We went straight from a tent to our Outback as well. The very best money we have ever spent! Continue to take advantage of this website. There is a wealth of information here!


----------



## Oregon_Camper (Sep 13, 2004)

Tent -> Coleman Pop-Up -> Outback


----------



## mswalt (Sep 14, 2004)

Nothing (never went camping) >>> to Outback >>>> to another Outback.

Mark


----------



## campmg (Dec 24, 2005)

Welcome to Outbackers and congrats on the new camper.

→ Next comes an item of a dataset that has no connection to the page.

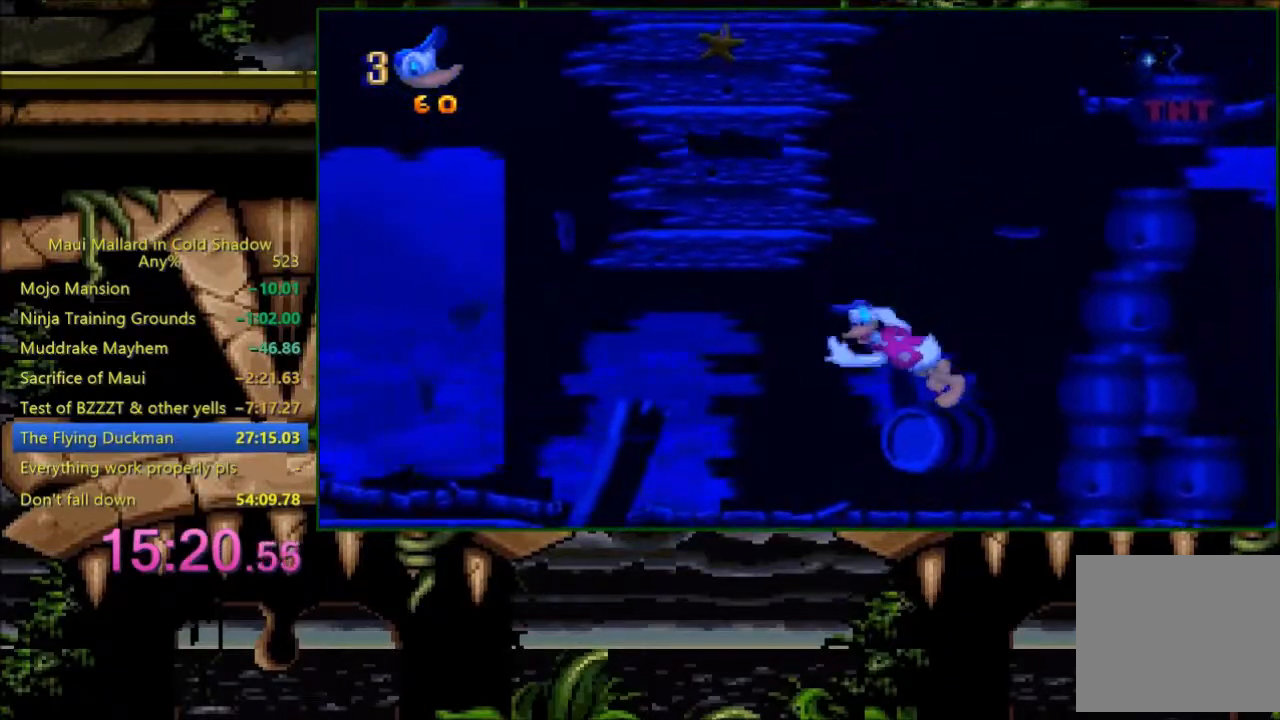
{"buttons": ["DPAD_LEFT"], "events": [[183, "DPAD_UP", "down"], [200, "DPAD_LEFT", "up"], [200, "X", "down"], [433, "X", "up"], [483, "DPAD_LEFT", "down"], [483, "DPAD_UP", "up"]]}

Looks like you already had the truck just waiting for an Outback.


----------



## Oregon_Camper (Sep 13, 2004)

mswalt said:


> Nothing (never went camping) >>> to Outback >>>> to another Outback.
> 
> Mark


Now that is jumping in without testing the water. Did you camp as a child?


----------



## Herkdoctor (Dec 27, 2006)

campmg said:


> Welcome to Outbackers and congrats on the new camper. Looks like you already had the truck just waiting for an Outback.


That's what DW said before we bought. "You already have the truck for it"









Scott


----------



## Oregon_Camper (Sep 13, 2004)

Herkdoctor said:


> Welcome to Outbackers and congrats on the new camper. Looks like you already had the truck just waiting for an Outback.


That's what DW said before we bought. "You already have the truck for it"









Scott
[/quote]

That is nice sweet planning on your behalf....nice job!


----------



## Herkdoctor (Dec 27, 2006)

Oregon_Camper said:


> Welcome to Outbackers and congrats on the new camper. Looks like you already had the truck just waiting for an Outback.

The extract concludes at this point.